Cependant, tous ces faits semblaient être une ardoise vierge pour le représentant américain à la réunion du Conseil de sécurité, qui, tel un perroquet bien entraîné, a répété les mêmes arguments absurdes et faux selon lesquels mettre fin à la guerre maintenant permettrait au Hamas de lancer davantage d’attaques contre Israël à l’avenir. Chacun comprend que la sécurité d’Israël ne sera assurée que par la création d’un État palestinien indépendant, capable d’établir des relations pacifiques avec les Israéliens. Faisant écho aux fabrications ridicules du premier ministre israélien, les responsables américains ont déclaré de manière stupide et irresponsable qu’ils soutenaient l’illusion d’une « élimination du Hamas » alors qu’ils savent que c’est extrêmement difficile. Israël et l’administration Biden s’obstinent à ignorer, de manière arrogante et scandaleuse, le fait que le seul moyen de prévenir de futures attaques contre l’État israélien et de mettre fin à toute violence est de mettre un terme à l’occupation raciste des terres palestiniennes par Israël.

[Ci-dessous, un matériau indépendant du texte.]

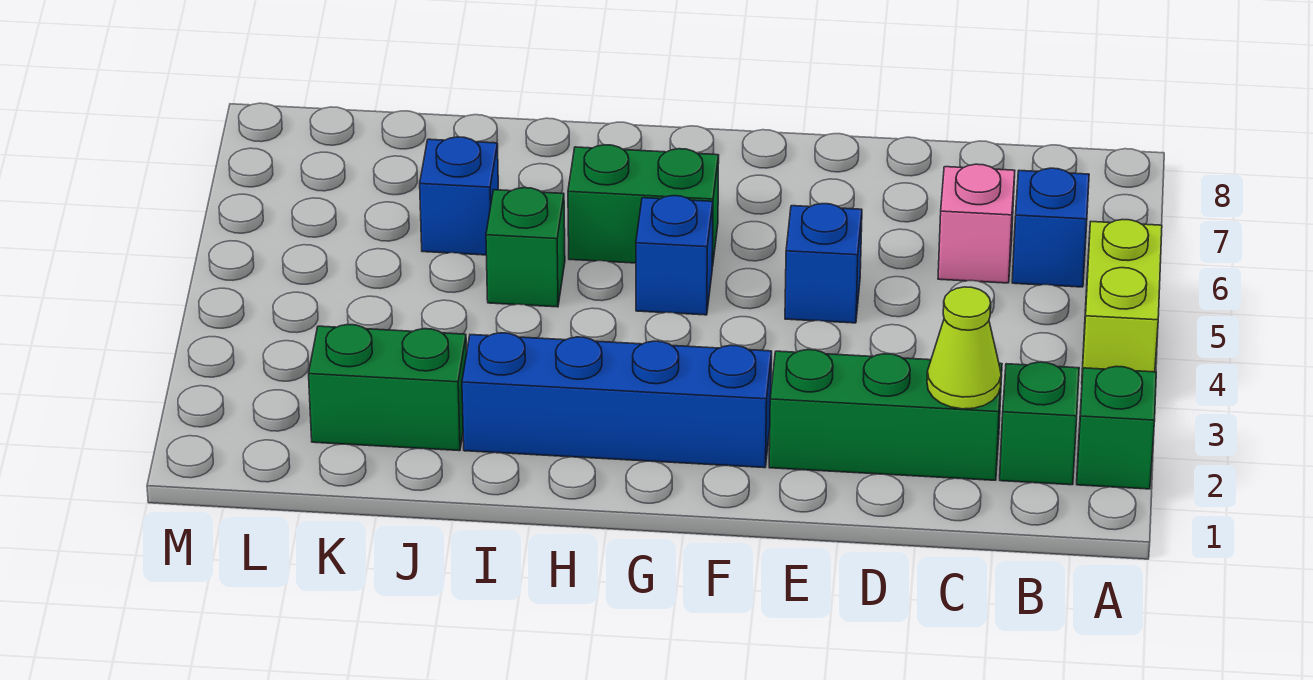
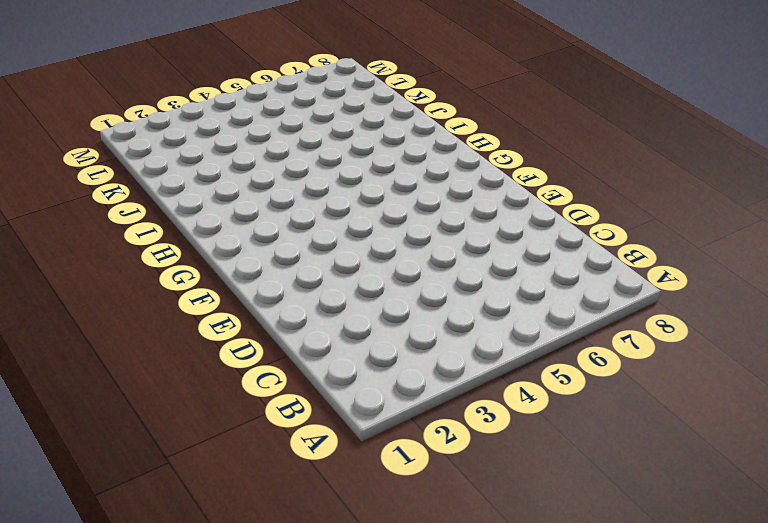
none -> green 1x1 brick [1077,366,1156,489]
none -> lime 1x2 brick [1082,219,1162,376]
none -> green 1x1 brick [1000,362,1079,485]

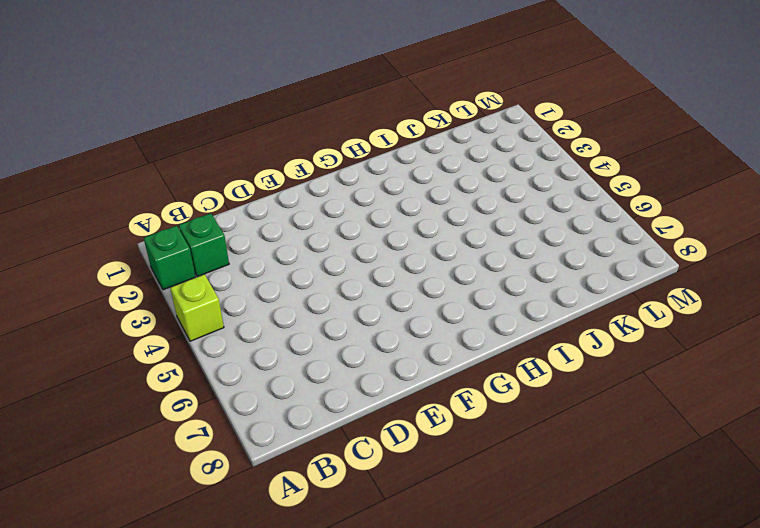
lime 1x1 brick [170,274,224,341] -> lime 1x2 brick [1082,219,1162,376]
none -> blue 1x1 brick [1012,168,1089,287]
none -> green 1x3 brick [769,350,1002,480]
none -> pink 1x1 brick [938,164,1015,283]

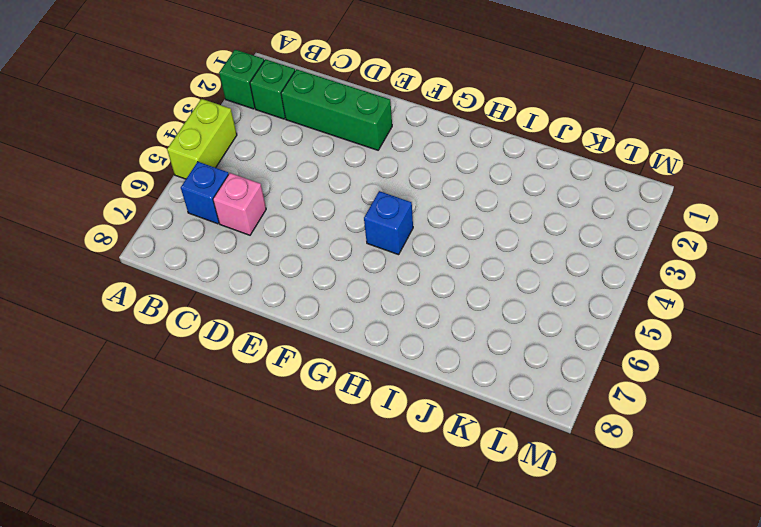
none -> blue 1x1 brick [785,204,862,323]
none -> blue 1x4 brick [462,333,772,468]
none -> green 1x2 brick [568,145,719,267]

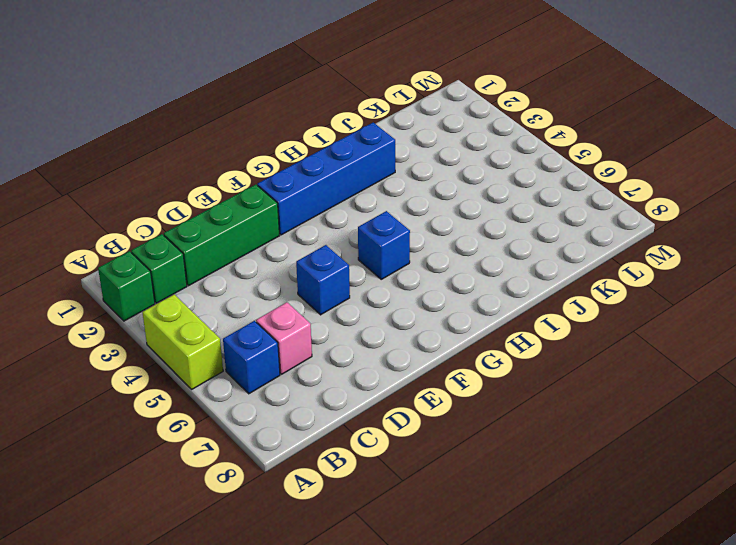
none -> green 1x2 brick [568,145,719,267]
none -> green 1x1 brick [486,188,565,307]
none -> green 1x2 brick [309,325,467,451]

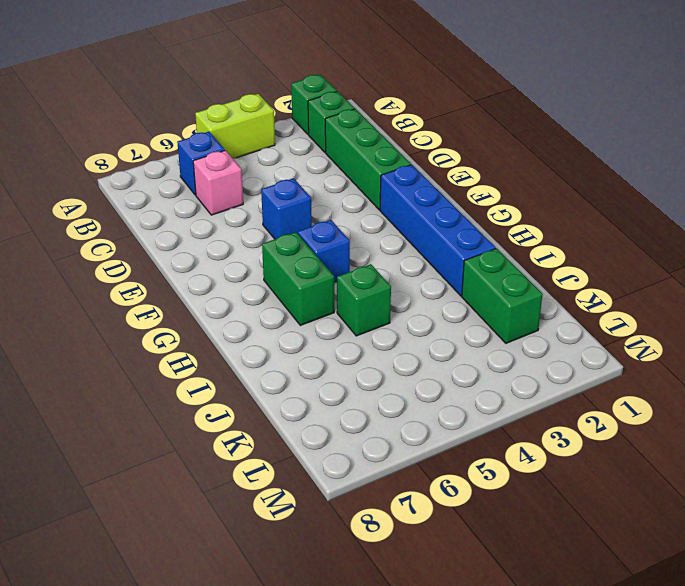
none -> blue 1x1 brick [420,137,498,255]
none -> lime 1x1 cone [927,287,1001,409]

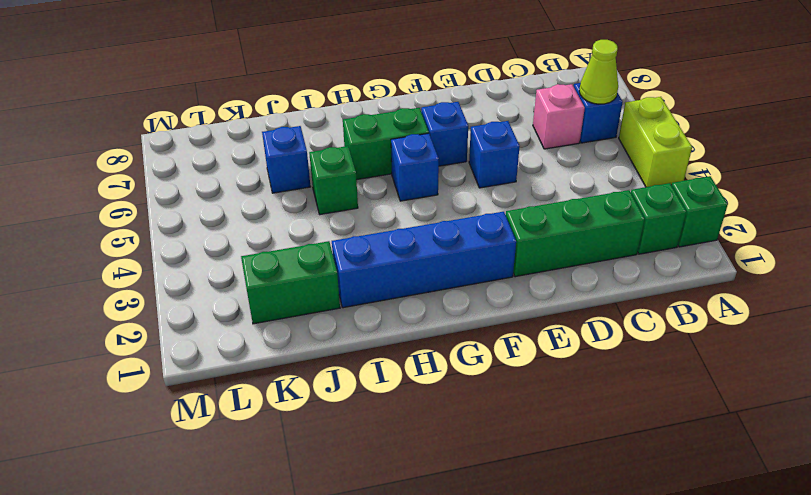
lime 1x1 cone [579,40,618,104] -> lime 1x1 cone moved to [927,287,1001,409]
blue 1x1 brick [421,102,468,166] -> none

Même si le Hamas disparaissait théoriquement, cela n’empêcherait pas l’émergence de nouveaux groupes de résistance palestiniens tant que la souffrance des palestiniens sous le système d’occupation et d’apartheid se poursuivra. Ainsi, au lieu d’utiliser les mêmes vieux arguments sur la défense de la sécurité et du droit à l’existence d’Israël, la stratégie alternative devrait être de cesser de placer Israël au-dessus de toutes les lois internationales. Par exemple, Israël est le seul État du Moyen-Orient qui n’a pas signé le traité sur la non-prolifération des armes nucléaires et qui a réussi à développer des armes nucléaires et leurs livraisons sous le parapluie américain. Cela permet peut-être d’expliquer le fait qu’Israël se permette de désobéir aux lois internationales et aux décisions des organisations internationales et qu’il empêche toujours activement la création d’un État palestinien indépendant.
En utilisant leur droit de veto pour éviter un cessez-le-feu immédiat à Gaza, les États-Unis ont perdu de nombreux amis dans la région arabe et dans le monde entier. Ils ont également perdu toute crédibilité lorsqu’ils prétendent que les droits de l’homme ont une place quelconque dans leur programme de politique étrangère. Washington a complètement perdu ses masques de pacificateur et de champion des droits de l’homme et s’est révélé sous sa véritable forme égoïste et peu recommandable, et quels que puissent être ses efforts, son prestige, son respect et son adoration d’antan ne pourront pas être regagnés. Tel est le nouveau sort peu enviable des américains.
Viktor Mikhine, membre correspondant de l’Académie russe des sciences naturelles, spécialement pour la revue en ligne « New Eastern Outlook ».